Tippett, Rodriguez explore religion, role of women



Richard Rodriguez thinks the great religious traditions of the world shouldn’t be afraid of the dark.

This is just one of the ideas Rodriguez, a journalist, author and public intellectual, tackles in his 2013 book Darling: A Spiritual Autobiography.

Rodriguez will join radio host Krista Tippett today at 2 p.m. in the Hall of Philosophy for a conversation on the American consciousness, which is Week Seven’s Interfaith Lecture theme.

Darling explores the desert religions — Judaism, Christianity and Islam — in a post-9/11 world, as well as the modern fear of place and body and the future of women. The book “suggested the condition of my soul after Sept. 11, how complicated religion is in the modern age, how dark it is, how many people now find religious assertion … to be laced with a kind of arrogance and capable of a kind of violence,” Rodriguez said. “This violence in the name of God has given many Americans pause about what a powerful thing religion is [and], at the same time, how it is capable of grandeur.”

Rodriguez lives within the church with a certain kind of irony, he said.

As a gay man, he was never completely accepted within it, but on another level, he is completely at home.



He dedicated Darling to the Sisters of Mercy of the Americas, an Irish order of nuns founded in the 19th century who established schools, orphanages and facilities for taking care of the elderly. Because they experienced a freedom uncommon for women of the time, they were often regarded as “whores,” Rodriguez said.

“I salute them,” he said. “The great liberation of my life as a homosexual man came with the beginning of the movement in the 19th century of European women to have the vote.”

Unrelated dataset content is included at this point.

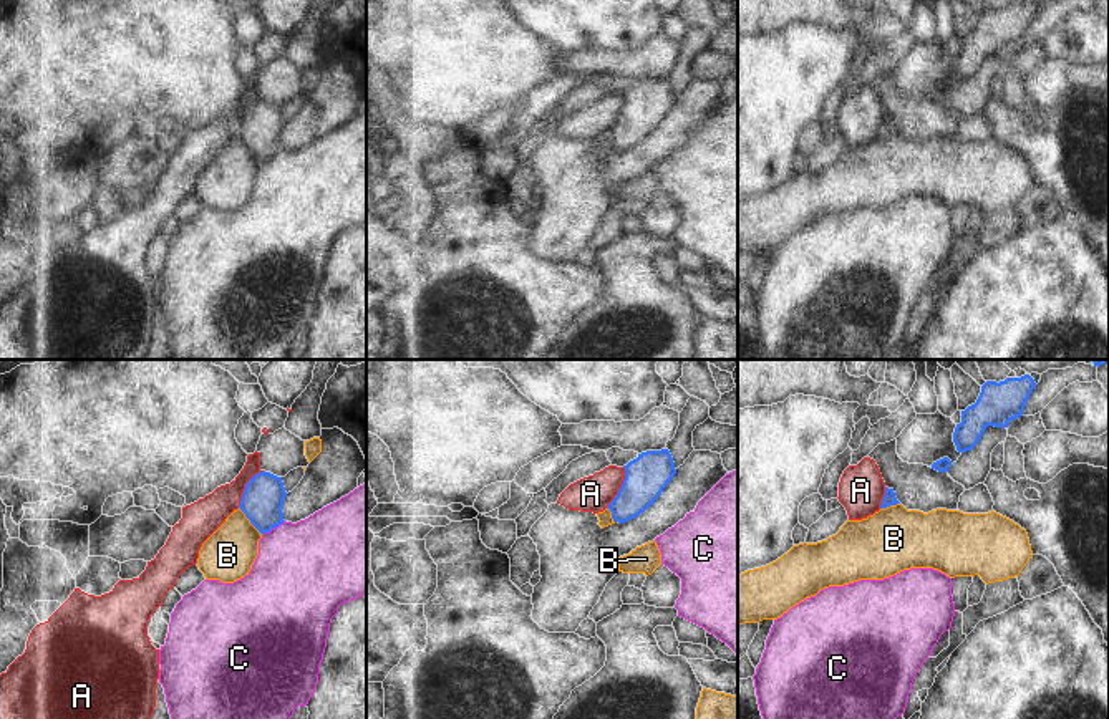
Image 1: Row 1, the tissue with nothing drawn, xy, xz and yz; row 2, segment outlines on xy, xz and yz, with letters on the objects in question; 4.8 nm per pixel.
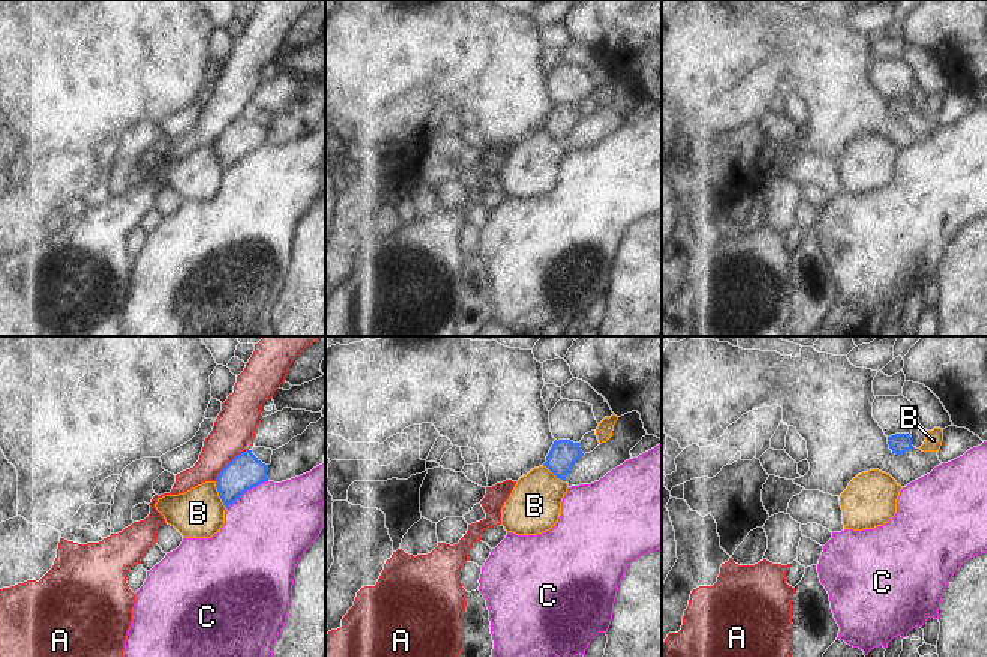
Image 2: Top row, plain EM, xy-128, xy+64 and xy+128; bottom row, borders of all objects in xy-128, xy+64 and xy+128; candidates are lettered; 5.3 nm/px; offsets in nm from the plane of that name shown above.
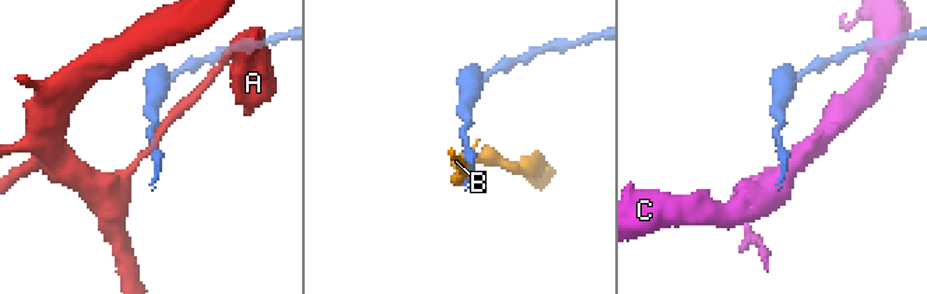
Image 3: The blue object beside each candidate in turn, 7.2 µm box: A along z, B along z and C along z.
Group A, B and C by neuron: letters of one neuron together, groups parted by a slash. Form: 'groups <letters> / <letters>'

The movement away from women being defined by a sexual, domestic identity was also crucial for Rodriguez’s emancipation as a gay boy, he said. He compared the metaphor of the feminist movement — women getting out of the kitchen — with “coming out of the closet.”

“There was that same yearning to see oneself in ways that were not domestic,” he said.

Darling, however, is not about gay men, but rather women and the future of religion, Rodriguez said.

“My only hope right now is that women come forth and identify the necessity of religion and its value in a way that men have not been able to do,” he said.

Rodriguez also examines what it is about the desert that makes it the revelatory ecology of these religions, and the current struggle with confronting place and self — an anxiety that some believe is relieved by connecting to others through a screen.

“I believe that the catastrophe of the modern age is that we cannot confront the place that we are,” he said. “I believe that one of the attractions of this technology is that we are trying to escape our bodies.”

Rodriguez wrote Darling in an attempt to present the struggles of religion without ignoring the realities of modern life and without frightening people — “I watch television. I go to the movies,” he said — which is one of the reasons it is laced with familiar figures such as Liberace and Lance Armstrong.

“I’m not a religious extremist. Religion is part of my life, but it’s also part of your life. It’s part of the world,” he said. “The book is filled with people that the reader knows. But I’m trying to make it a book that moves people toward mystery.”